Hyperechoic: An object causes more ultrasound reflections than the surrounding tissues.   Hypoechoic: An object that causes less ultrasound reflections than surrounding tissues.   Anechoic: an object causes no ultrasound reflections (example would be water).



High attenuating objects cause a lot of reflection of the ultrasound waves (bone, gallstones) and you get a shadow on the screen beyond this object.  Ultrasound wave can’t get beyond this high attenuating object. 



*Gallstone causing shadowing


The diaphragm can cause a mirror image artifact.   You will see an image of the liver on both sides of the diaphragm.  Same with the spleen when you image the left side.


Use the depth switch on the ultrasound machine to optimize your image on the screen.   You want the object of interest to take up the vast majority of the screen.


Use gain buttons to optimize the brightness of your image.   The ultrasound machine has controls for gain in the near field, far field and overall image.


You want to see your area/object of interest in two planes.  You want to see the object to the extent of it’s boundaries.


Lambert              FAST   Exam


FAST=Focused Assessment of Sonography in Trauma.  FAST is the best initial screening modality in trauma patient management


FAST exam has improved the decision making whether to take a trauma patient to the OR.


Indications: Chest or Abdominal trauma,  Trauma in the Pregnant patient,  Unexplained Hypotension.

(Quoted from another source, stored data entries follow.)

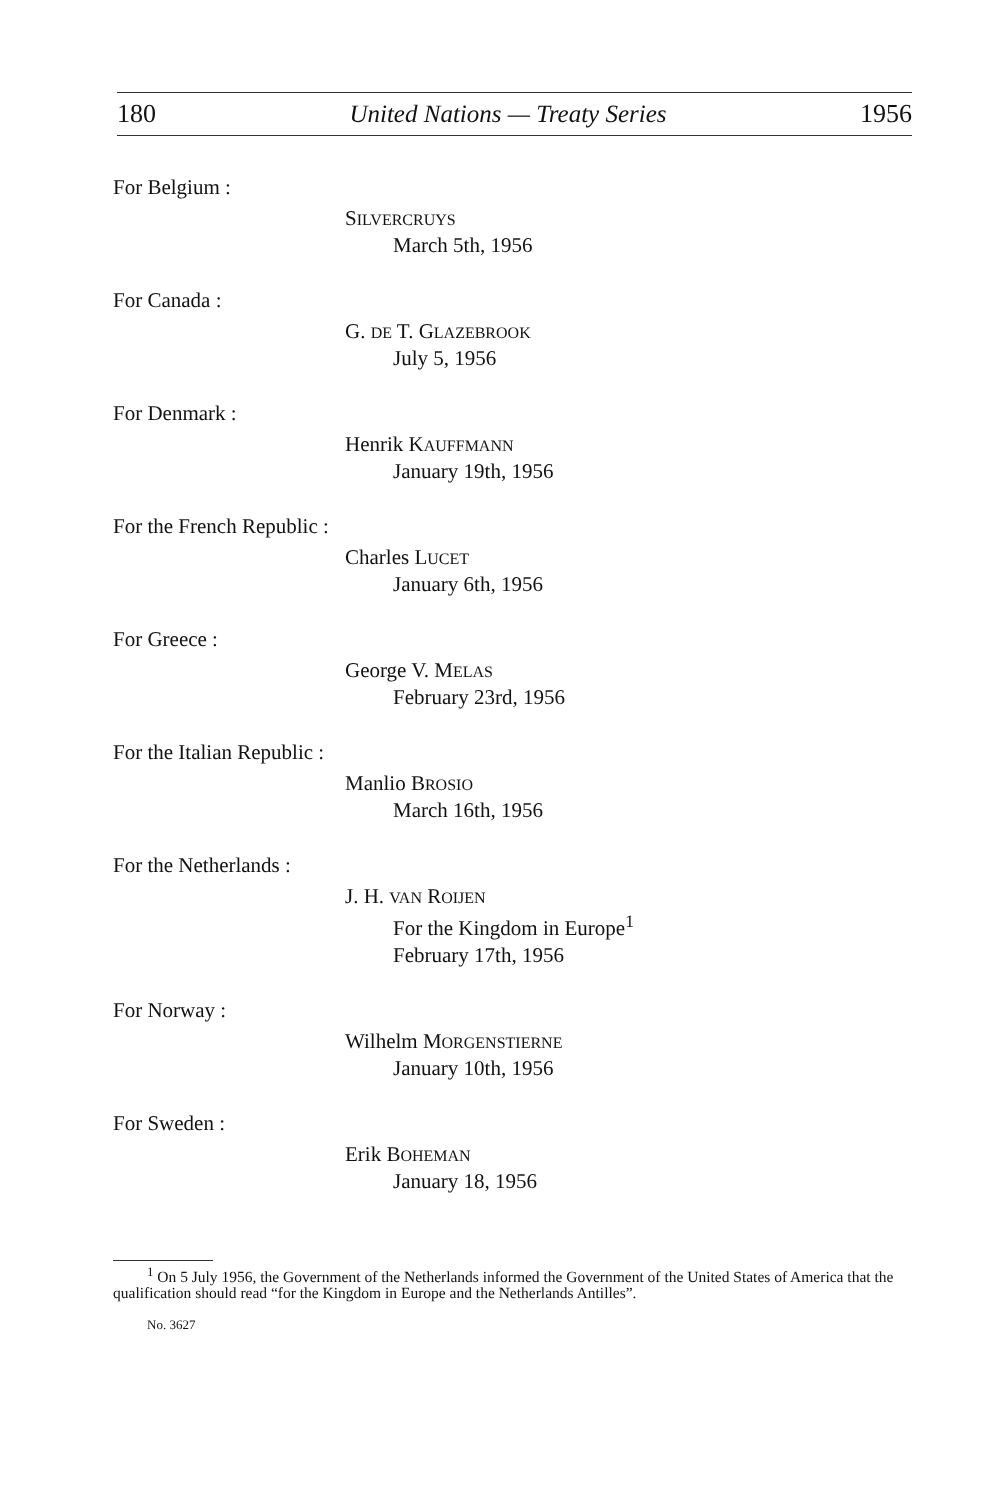180 United Nations — Treaty Series 1956
For Belgium :
SILVERCRUYS
March 5th, 1956
For Canada :
G. DE T. GLAZEBROOK
July 5, 1956
For Denmark :
Henrik KAUFFMANN
January 19th, 1956
For the French Republic :
Charles LUCET
January 6th, 1956
For Greece :
George V. MELAS
February 23rd, 1956
For the Italian Republic :
Manlio BROSIO
March 16th, 1956
For the Netherlands :
J. H. VAN ROIJEN
For the Kingdom in Europe<sup>1</sup>
February 17th, 1956
For Norway :
Wilhelm MORGENSTIERNE
January 10th, 1956
For Sweden :
Erik BOHEMAN
January 18, 1956
<sup>1</sup> On 5 July 1956, the Government of the Netherlands informed the Government of the United States of America that the qualification should read “for the Kingdom in Europe and the Netherlands Antilles”.
No. 3627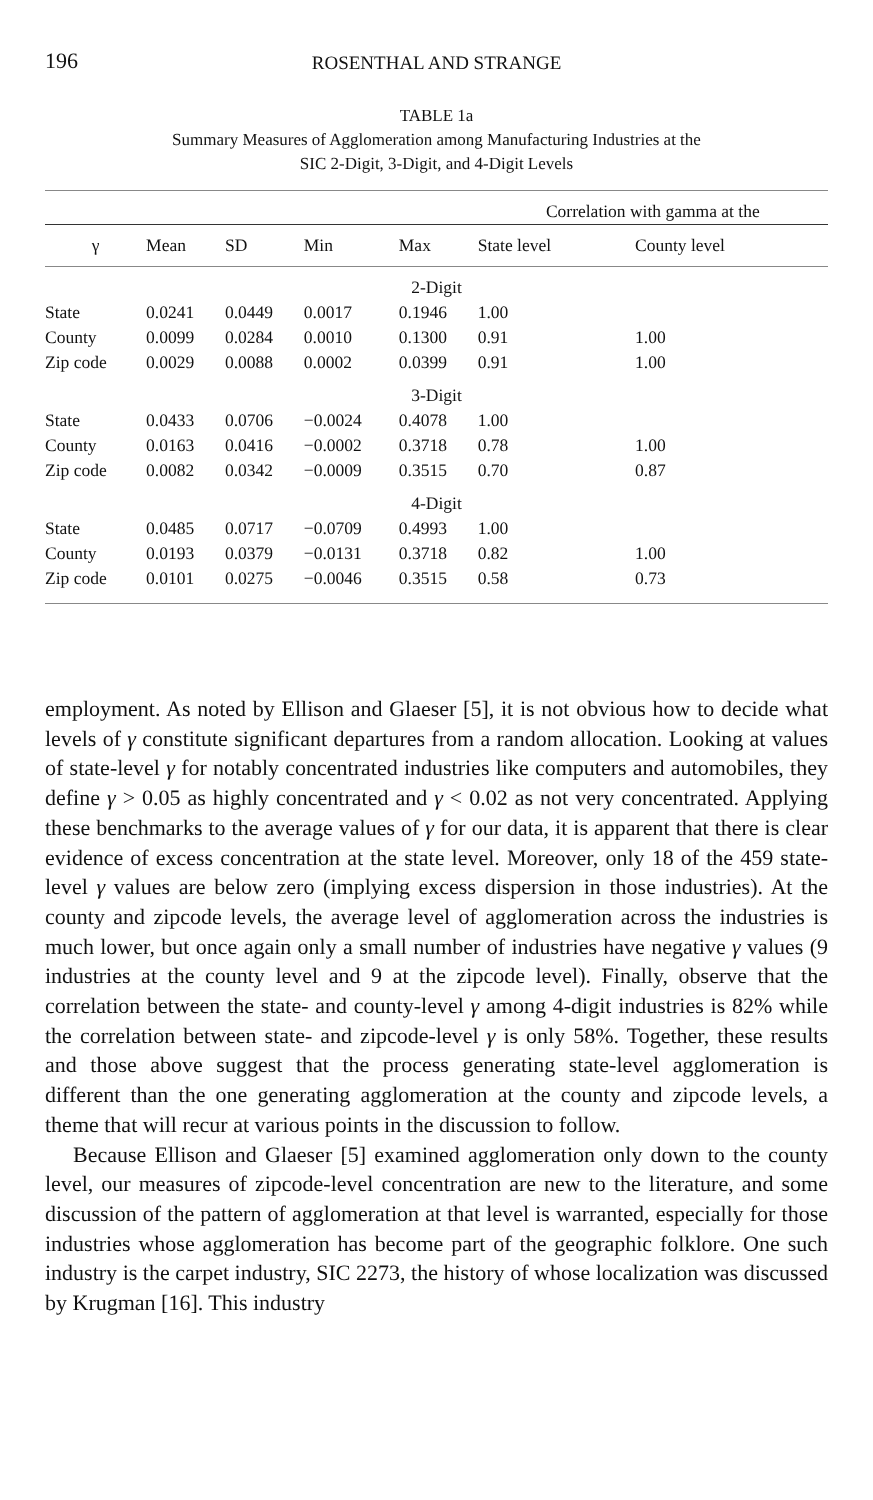196 ROSENTHAL AND STRANGE
TABLE 1a
Summary Measures of Agglomeration among Manufacturing Industries at the
SIC 2-Digit, 3-Digit, and 4-Digit Levels
| | | | | | Correlation with gamma at the | |
| --- | --- | --- | --- | --- | --- | --- |
| γ | Mean | SD | Min | Max | State level | County level |
| 2-Digit | | | | | | |
| State | 0.0241 | 0.0449 | 0.0017 | 0.1946 | 1.00 | |
| County | 0.0099 | 0.0284 | 0.0010 | 0.1300 | 0.91 | 1.00 |
| Zip code | 0.0029 | 0.0088 | 0.0002 | 0.0399 | 0.91 | 1.00 |
| 3-Digit | | | | | | |
| State | 0.0433 | 0.0706 | −0.0024 | 0.4078 | 1.00 | |
| County | 0.0163 | 0.0416 | −0.0002 | 0.3718 | 0.78 | 1.00 |
| Zip code | 0.0082 | 0.0342 | −0.0009 | 0.3515 | 0.70 | 0.87 |
| 4-Digit | | | | | | |
| State | 0.0485 | 0.0717 | −0.0709 | 0.4993 | 1.00 | |
| County | 0.0193 | 0.0379 | −0.0131 | 0.3718 | 0.82 | 1.00 |
| Zip code | 0.0101 | 0.0275 | −0.0046 | 0.3515 | 0.58 | 0.73 |
employment. As noted by Ellison and Glaeser [5], it is not obvious how to decide what levels of γ constitute significant departures from a random allocation. Looking at values of state-level γ for notably concentrated industries like computers and automobiles, they define γ > 0.05 as highly concentrated and γ < 0.02 as not very concentrated. Applying these benchmarks to the average values of γ for our data, it is apparent that there is clear evidence of excess concentration at the state level. Moreover, only 18 of the 459 state-level γ values are below zero (implying excess dispersion in those industries). At the county and zipcode levels, the average level of agglomeration across the industries is much lower, but once again only a small number of industries have negative γ values (9 industries at the county level and 9 at the zipcode level). Finally, observe that the correlation between the state- and county-level γ among 4-digit industries is 82% while the correlation between state- and zipcode-level γ is only 58%. Together, these results and those above suggest that the process generating state-level agglomeration is different than the one generating agglomeration at the county and zipcode levels, a theme that will recur at various points in the discussion to follow.
Because Ellison and Glaeser [5] examined agglomeration only down to the county level, our measures of zipcode-level concentration are new to the literature, and some discussion of the pattern of agglomeration at that level is warranted, especially for those industries whose agglomeration has become part of the geographic folklore. One such industry is the carpet industry, SIC 2273, the history of whose localization was discussed by Krugman [16]. This industry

The goal of the FAST is to  find blood in the peritoneal cavity, chest cavity or pericardium.   Can also look for pneumothorax in the chest.

Subcostal view is an effective way to look for pericardial fluid.  Aim probe to patient’s left chin and probe indicator should be to patient’s right side.  You are trying to obtain a 4 chamber view.  Any fluid between the liver and heart in this view is in the pericardium.



*Subcostal view with pericardial fluid



Next view is Parasternal long view of the heart.  Try to get the image with apex of the heart to the left side of the screen.  Fluid in the pericardium can be seen between the heart and the descending aorta.


*Parasternal long view with pericardial fluid


Look for hemoperitoneum in Morrison’s pouch or the spleno-renal recess.



*Fluid in Morrison’s pouch between liver and kidney with the RUQ view



*Small Fluid in the spleno-renal recess


Last abdominal view in the FAST exam is the suprapubic window.   Look for fluid posterior or around the bladder.


*Suprapubic view with fluid around bladder


Last thing to check is bilateral lungs for pneumothorax.  Ultrasound is very sensitive and specific for pneumothorax (High 90’s% for both).   Look for non-movement of pleura between the ribs.


FAST is primarily for the trauma patient but emergency physicians use aspects of the FAST for many other problems such as shock, ruptured ectopic pregnancy, and dyspnea.



Neal  Lyons       Update to Sepsis  Order Set


There are new time expectations to get a lactate, give fluids, antibiotics (3 hours) and pressors and second lactate (6 hours)


Initial Fluid bolus is 30ml/kg


First line pressor is norepinephrine.   Second line pressor is epinephrine.   Elise comment: norepinepherine can be given peripherally at low dose until you get a central line placed.   Low dose dopamine peripherally is no safer than norepinephrine peripherally.